For long centuries, Scotland couldn’t emulate Norway. Now – in many areas – we can.

Yet what happens?

Some SNP politicians wring their hands, bemoan sky-high urban land and housing prices, yet vote down Andy Wightman’s proposals to curb short-term lets and shrug as the long-awaited Compulsory Sale Order, forcing the sale of derelict and vacant land, is inexplicably postponed.

The National: Andy WightmanAndy Wightman

Whatever happened to the brave Scottish Government that defied the mighty alcohol industry over minimum alcohol pricing – through every court in the UK – and won? How great would it be if ministers stopped taking their cue from hyper-cautious lawyers and acted urgently to release plots of land for housing – determined to fight any legal action that might arise?

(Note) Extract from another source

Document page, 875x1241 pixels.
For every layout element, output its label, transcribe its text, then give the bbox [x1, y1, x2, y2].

How great would it be if the Scottish Government changed building regulations now, phasing out the gas heating installed in almost every new build and announcing a scheduled shift to district heating and green heat pump technology? That would boost our own advanced heat-pump businesses, create thousands of jobs and create a template of can-do urgency about the climate emergency, for every public body. Why not?

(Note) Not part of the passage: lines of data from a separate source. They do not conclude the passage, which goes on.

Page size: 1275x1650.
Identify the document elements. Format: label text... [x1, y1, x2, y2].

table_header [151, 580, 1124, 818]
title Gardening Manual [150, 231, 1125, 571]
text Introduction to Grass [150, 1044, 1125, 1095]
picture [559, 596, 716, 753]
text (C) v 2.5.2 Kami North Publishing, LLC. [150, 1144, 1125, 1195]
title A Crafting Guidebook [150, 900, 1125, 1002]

Last month, I attended an excellent conference about the 1919 Land Settlement Act – a piece of Victorian legislation which, with astonishing speed, created seven thousand new crofts and a similar number of new lowland landholdings in less than a year. At the event, Professor Jim Hunter called on the Scottish Government to set up a Re-peopling Commission to echo that inter-war urgency, and cut through the delay and red tape that’s choking community effort a century later. It’s a good suggestion.

Will it happen?


I’m sure the SNP will cite myriad projects, commissions and small advances instead. But these aren’t systemic, bold or big enough.

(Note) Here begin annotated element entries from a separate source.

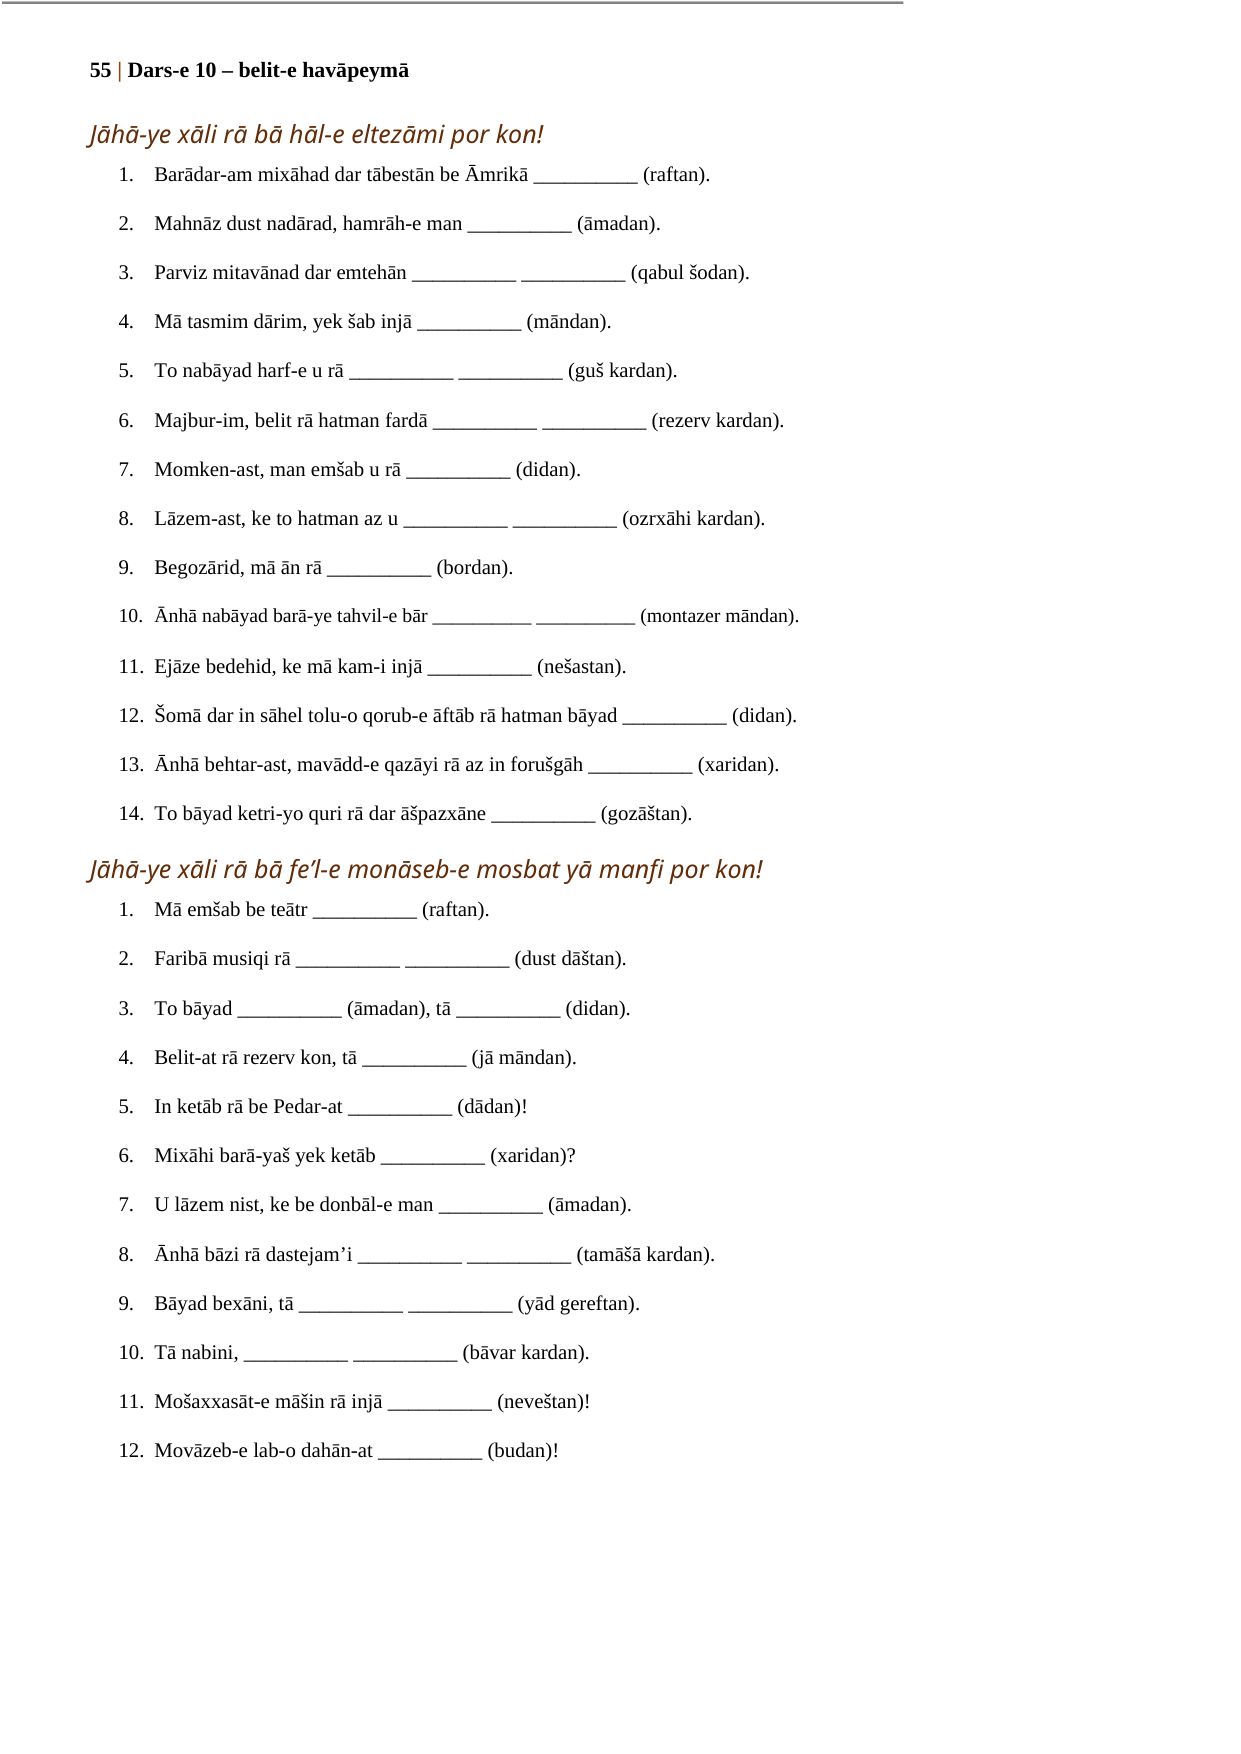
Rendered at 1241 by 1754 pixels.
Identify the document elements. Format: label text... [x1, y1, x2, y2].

list To bāyad ketri‐yo quri rā dar āšpazxāne __________ (gozāštan). [118, 801, 840, 825]
list To bāyad __________ (āmadan), tā __________ (didan). [118, 996, 840, 1019]
list Movāzeb‐e lab‐o dahān‐at __________ (budan)! [118, 1438, 840, 1462]
list Tā nabini, __________ __________ (bāvar kardan). [118, 1340, 840, 1364]
list U lāzem nist, ke be donbāl‐e man __________ (āmadan). [118, 1192, 840, 1216]
list Barādar‐am mixāhad dar tābestān be Āmrikā __________ (raftan). [118, 162, 840, 186]
text Jāhā‐ye xāli rā bā hāl‐e eltezāmi por kon! [89, 116, 840, 150]
list Momken‐ast, man emšab u rā __________ (didan). [118, 457, 840, 481]
list Parviz mitavānad dar emtehān __________ __________ (qabul šodan). [118, 260, 840, 284]
list Begozārid, mā ān rā __________ (bordan). [118, 555, 840, 579]
list Majbur‐im, belit rā hatman fardā __________ __________ (rezerv kardan). [118, 408, 840, 432]
list Lāzem‐ast, ke to hatman az u __________ __________ (ozrxāhi kardan). [118, 506, 840, 530]
list Mā tasmim dārim, yek šab injā __________ (māndan). [118, 309, 840, 333]
list Faribā musiqi rā __________ __________ (dust dāštan). [118, 946, 840, 970]
text 55 | Dars‐e 10 – belit‐e havāpeymā [89, 57, 840, 82]
text [0, 0, 905, 6]
text Jāhā‐ye xāli rā bā fe’l‐e monāseb‐e mosbat yā manfi por kon! [89, 852, 840, 886]
list Mā emšab be teātr __________ (raftan). [118, 897, 840, 921]
list Mošaxxasāt‐e māšin rā injā __________ (neveštan)! [118, 1389, 840, 1413]
list Šomā dar in sāhel tolu‐o qorub‐e āftāb rā hatman bāyad __________ (didan). [118, 703, 840, 727]
list Bāyad bexāni, tā __________ __________ (yād gereftan). [118, 1291, 840, 1315]
list To nabāyad harf‐e u rā __________ __________ (guš kardan). [118, 358, 840, 382]
list Ānhā nabāyad barā‐ye tahvil‐e bār __________ __________ (montazer māndan). [118, 604, 840, 627]
list Mahnāz dust nadārad, hamrāh‐e man __________ (āmadan). [118, 211, 840, 235]
list Mixāhi barā‐yaš yek ketāb __________ (xaridan)? [118, 1143, 840, 1167]
list Belit‐at rā rezerv kon, tā __________ (jā māndan). [118, 1045, 840, 1069]
list Ānhā behtar‐ast, mavādd‐e qazāyi rā az in forušgāh __________ (xaridan). [118, 752, 840, 776]
list Ejāze bedehid, ke mā kam‐i injā __________ (nešastan). [118, 654, 840, 678]
list Ānhā bāzi rā dastejam’i __________ __________ (tamāšā kardan). [118, 1242, 840, 1266]
list In ketāb rā be Pedar‐at __________ (dādan)! [118, 1094, 840, 1118]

The Scottish Greens echo almost all these sentiments, but spend most of their time at Holyrood on the back foot, thanks to the “winner takes all” system that dominates a parliament designed for compromise and consensus. So maybe a new politics is more urgently needed than a new party. I don’t know yet.

To be crystal clear, I hugely admire Nicola Sturgeon’s energy, human rights focus, tenacity and clarity and realise that being First Minister is an utterly thankless task. If the SNP leader turns her remarkable skills towards optimism-inspiring bold moves and encourages ministers to reverse the polarity of top-down, centralised Scotland, I’ll be right behind her. But if not, once indyref2 is jointly fought and won, the task of transforming Scotland must find a new channel.